┌──

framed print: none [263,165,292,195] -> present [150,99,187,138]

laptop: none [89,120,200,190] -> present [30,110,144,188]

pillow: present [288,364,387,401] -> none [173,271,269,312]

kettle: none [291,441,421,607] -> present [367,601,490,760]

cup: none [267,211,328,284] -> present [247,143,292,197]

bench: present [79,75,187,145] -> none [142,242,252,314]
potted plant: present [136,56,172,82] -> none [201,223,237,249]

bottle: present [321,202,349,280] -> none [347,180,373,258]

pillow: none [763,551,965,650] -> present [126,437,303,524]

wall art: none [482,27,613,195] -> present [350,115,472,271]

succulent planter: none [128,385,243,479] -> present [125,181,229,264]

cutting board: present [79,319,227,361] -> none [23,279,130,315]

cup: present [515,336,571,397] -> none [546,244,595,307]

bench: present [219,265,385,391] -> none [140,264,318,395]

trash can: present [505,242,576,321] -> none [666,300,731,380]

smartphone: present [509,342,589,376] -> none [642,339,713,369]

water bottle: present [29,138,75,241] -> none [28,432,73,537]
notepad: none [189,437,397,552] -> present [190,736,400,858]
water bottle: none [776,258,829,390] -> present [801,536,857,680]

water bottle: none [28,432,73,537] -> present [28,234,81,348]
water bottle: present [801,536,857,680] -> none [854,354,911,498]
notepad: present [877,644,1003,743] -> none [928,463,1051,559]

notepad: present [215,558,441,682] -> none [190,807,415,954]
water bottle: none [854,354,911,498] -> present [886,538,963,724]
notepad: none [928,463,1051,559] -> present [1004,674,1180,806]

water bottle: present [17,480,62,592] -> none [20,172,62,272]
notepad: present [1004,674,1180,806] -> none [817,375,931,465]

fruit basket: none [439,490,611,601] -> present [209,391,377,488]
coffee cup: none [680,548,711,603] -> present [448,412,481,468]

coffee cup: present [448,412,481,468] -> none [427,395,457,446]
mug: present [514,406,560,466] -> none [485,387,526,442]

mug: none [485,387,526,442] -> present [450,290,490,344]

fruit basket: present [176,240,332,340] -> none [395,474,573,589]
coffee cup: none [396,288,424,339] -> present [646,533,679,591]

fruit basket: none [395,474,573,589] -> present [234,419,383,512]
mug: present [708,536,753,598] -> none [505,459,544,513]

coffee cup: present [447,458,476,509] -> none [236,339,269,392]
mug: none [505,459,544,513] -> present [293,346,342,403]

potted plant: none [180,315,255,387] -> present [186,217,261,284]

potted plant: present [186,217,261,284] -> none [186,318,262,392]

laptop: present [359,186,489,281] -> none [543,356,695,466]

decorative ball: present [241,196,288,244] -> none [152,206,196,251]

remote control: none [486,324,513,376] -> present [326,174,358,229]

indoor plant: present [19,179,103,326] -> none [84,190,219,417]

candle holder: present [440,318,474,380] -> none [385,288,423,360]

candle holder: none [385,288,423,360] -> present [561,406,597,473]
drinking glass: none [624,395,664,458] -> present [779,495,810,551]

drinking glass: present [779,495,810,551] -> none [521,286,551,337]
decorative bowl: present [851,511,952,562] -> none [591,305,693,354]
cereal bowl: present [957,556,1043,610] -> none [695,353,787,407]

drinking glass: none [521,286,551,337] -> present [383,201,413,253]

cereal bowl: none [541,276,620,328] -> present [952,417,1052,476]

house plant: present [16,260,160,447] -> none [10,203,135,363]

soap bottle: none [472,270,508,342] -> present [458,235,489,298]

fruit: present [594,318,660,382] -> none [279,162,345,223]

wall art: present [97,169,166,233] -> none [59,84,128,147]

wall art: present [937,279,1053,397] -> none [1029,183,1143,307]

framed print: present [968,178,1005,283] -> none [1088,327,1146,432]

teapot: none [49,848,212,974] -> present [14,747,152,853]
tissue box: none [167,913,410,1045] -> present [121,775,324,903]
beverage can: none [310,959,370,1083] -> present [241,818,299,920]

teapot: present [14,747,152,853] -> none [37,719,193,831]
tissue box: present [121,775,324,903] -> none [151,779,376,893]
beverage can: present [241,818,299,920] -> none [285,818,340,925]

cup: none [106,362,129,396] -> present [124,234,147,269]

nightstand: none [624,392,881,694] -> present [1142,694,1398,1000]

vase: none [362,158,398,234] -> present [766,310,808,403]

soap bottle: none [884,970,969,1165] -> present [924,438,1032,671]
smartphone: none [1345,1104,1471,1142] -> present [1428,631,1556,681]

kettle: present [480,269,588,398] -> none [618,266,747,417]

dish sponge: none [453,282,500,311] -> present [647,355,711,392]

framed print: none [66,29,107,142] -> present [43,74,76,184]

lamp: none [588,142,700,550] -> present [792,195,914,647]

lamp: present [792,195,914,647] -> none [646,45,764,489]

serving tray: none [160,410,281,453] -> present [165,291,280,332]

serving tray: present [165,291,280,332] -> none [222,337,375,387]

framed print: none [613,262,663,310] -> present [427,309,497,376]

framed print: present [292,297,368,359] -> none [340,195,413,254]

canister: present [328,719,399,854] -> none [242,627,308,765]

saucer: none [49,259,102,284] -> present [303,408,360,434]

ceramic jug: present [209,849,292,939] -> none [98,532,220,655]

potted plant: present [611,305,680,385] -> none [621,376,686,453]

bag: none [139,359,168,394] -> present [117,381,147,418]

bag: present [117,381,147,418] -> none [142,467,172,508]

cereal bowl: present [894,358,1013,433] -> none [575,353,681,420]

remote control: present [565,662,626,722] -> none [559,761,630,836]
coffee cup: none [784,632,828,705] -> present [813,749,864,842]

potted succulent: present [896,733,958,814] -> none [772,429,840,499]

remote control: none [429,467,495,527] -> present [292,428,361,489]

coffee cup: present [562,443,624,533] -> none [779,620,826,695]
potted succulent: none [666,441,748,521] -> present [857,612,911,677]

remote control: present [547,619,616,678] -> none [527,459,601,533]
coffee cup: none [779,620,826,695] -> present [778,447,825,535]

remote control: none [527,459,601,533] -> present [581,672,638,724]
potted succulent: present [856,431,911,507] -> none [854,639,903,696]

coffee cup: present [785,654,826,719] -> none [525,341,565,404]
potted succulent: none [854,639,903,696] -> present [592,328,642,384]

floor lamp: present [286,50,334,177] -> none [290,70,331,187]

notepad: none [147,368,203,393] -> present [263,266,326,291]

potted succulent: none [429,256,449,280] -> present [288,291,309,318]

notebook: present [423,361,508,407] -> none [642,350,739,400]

└──

§ TASK DETAILS
Give back exactly the lines above, from the line containing "fruit basket: none [395,474,573,589]" through the line containing "mug: none [505,459,544,513]", with both end lines and nothing more.

§ SOLUTION FOR THIS PROBLEM
fruit basket: none [395,474,573,589] -> present [234,419,383,512]
mug: present [708,536,753,598] -> none [505,459,544,513]

coffee cup: present [447,458,476,509] -> none [236,339,269,392]
mug: none [505,459,544,513] -> present [293,346,342,403]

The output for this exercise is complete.